Which is not to say that the book is perfect: the last scene reminds me of everything that I don’t like about LDS fiction as Hallstrom gives in to the saccharine send-off. Also, it reads as if it were a collection of pre-existing essays that she [barely] strung together. (I’m not sure whether this is in fact the case–but since various chapters won awards as independent works it may have been–I’m just noting that the chapters feel only loosely connected.)

But . . . but . . . compared to my other forays into LDS fiction (and I skim a lot of review copies that don’t end up getting reviewed because I’m queasy and weary after five pages), this is a gem.

10 comments for “Book Review: Bound on Earth

  1. Since the only LDS fiction I’ve read is Lund’s “The Alliance” (which I liked in that 80s mad max tribute sort of way)(oh and I’ve never read anything else Lund wrote) and Mike Allred’s Golden Plates, I’m not sure this is a good or bad review.

    Oh and are they essays or short stories strung together? I’m not sure I could get through a fictional essay…

  2. Julie, I bought this some weeks ago after hearing rave reviews, because I try to support LDS artists who produce quality work.

    But I don’t know when I’ll have time to read it. So the question is, how appropriate for my teenagers is this, or should I really read it myself first?

  3. She has done a better job of creating “real” than most authors I have read (notice I didn’t say “most LDS authors”).

    That is an excellent point. I find that most complaints about LDS authors are the same complaints I have about many “mainstream” authors. I’ve read many a book and seen many a movie that had a “saccharine send-off” of an ending that seemed out of place or otherwise made the reading experience lesser.

    Thanks for the review. I wish I had world enough and time to read all the good books I read about.

  4. Julie, I have read the book, and thought it was outstanding. I agree with everything you said about it except that the ending is a “saccharine send-off.” Maybe it’s because I am an old grandmother, but I felt that Hallstrom captured beautifully how I think I would feel and react in a similar situation.

    To me, the ending of Bound on Earth was as authentic as the rest of the book.

    All too often, IMO, authors of “literary” fiction seem to write endings that are ambiguous, if not actually depressing–perhaps in order to have them regarded as sufficiently “realistic”. Hallstrom resisted that tendancy; and I found her ending inspiring as well as realistic, because it remained true to the ultimately hopeful LDS worldview.

  5. So I’ll rot in a hot place before turning into a whiny feminist, but was the “to death do you part being what Mormon girls hear when they fail” supposed to be ironic? ‘Cause I’m pretty sure Mormon boys aren’t supposed to hear it either….

  6. Naismith, if this book were a movie it would be PG13–not because of sex or violence or profanity, but for mature themes. Teens who can handle topics like adultery, pregnancy out of wedlock, and mental illness would do fine with the subject matter, but even so, I don’t think they would enjoy the book.
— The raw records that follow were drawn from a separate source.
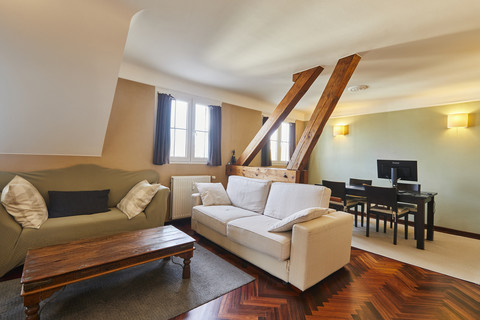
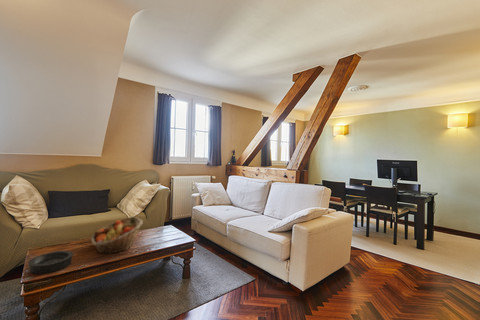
+ fruit basket [90,216,144,254]
+ bowl [27,250,74,275]
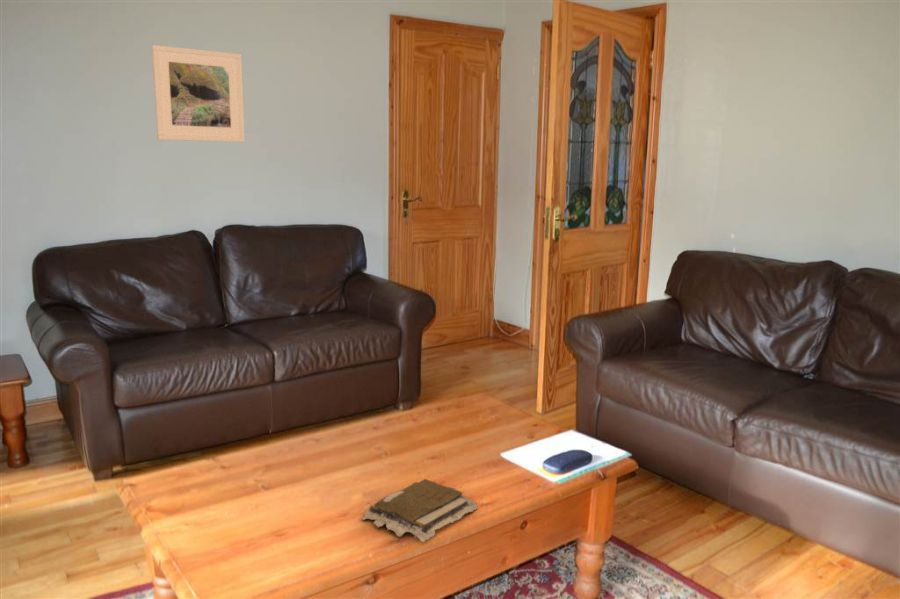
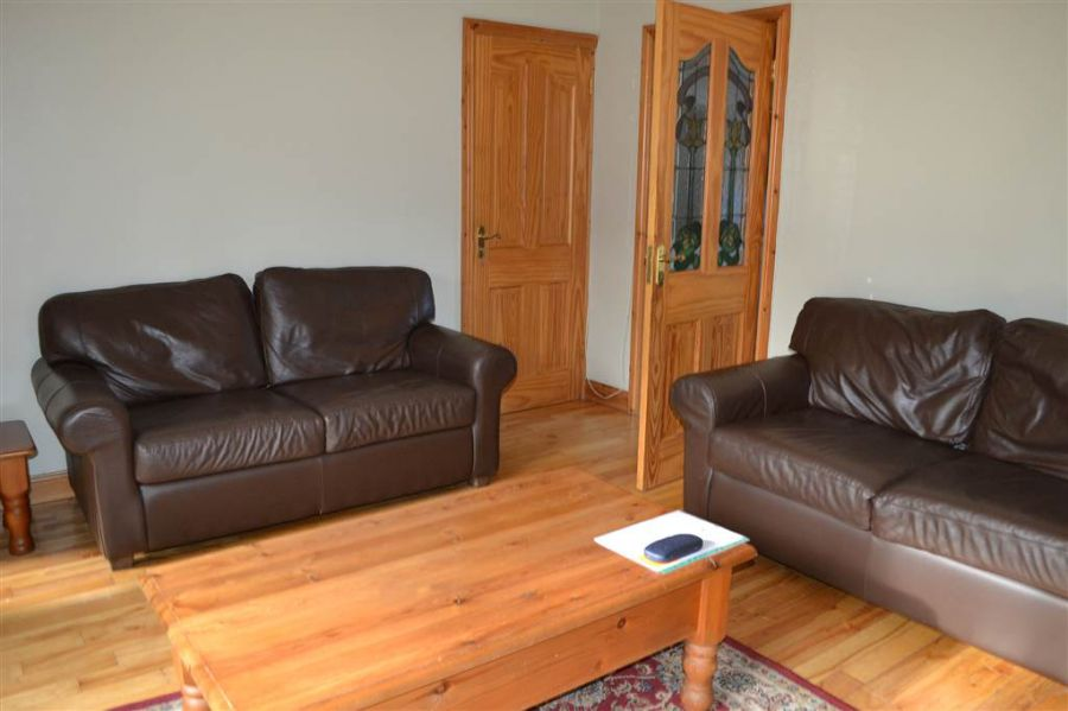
- book [359,471,483,543]
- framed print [151,44,246,143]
It’s just not written for a YA audience. I hope you get a chance to read it!

    RoAnn, I feel the same way you do about the ending. It is sentimental compared to the other chapters, but still well-written, and I’d come to care enough about this family that I was glad to have them all together in a happy setting at the end.

    Mellifera, that particular chapter has a female narrator, so the wording reflects her personal experience–she’s referring to herself as the Mormon girl.

  7. Naismith: I’ll respectfully disagree with Kathy. I hungered for non-schmaltz Mormon lit as a teen — for families that reflected my complex family. So I shunned “Charlie” and picked up “Refuge” and “Sideways to the Sun” and “All Gods Critters Got a Place in the Choir.” Some of the sibling subplots deal very much with teen dynamics in a family — the good girl, the rebel, the baby, the difficulty of any of those labels. I currently teach juniors and seniors, and I know several of them would really enjoy this book.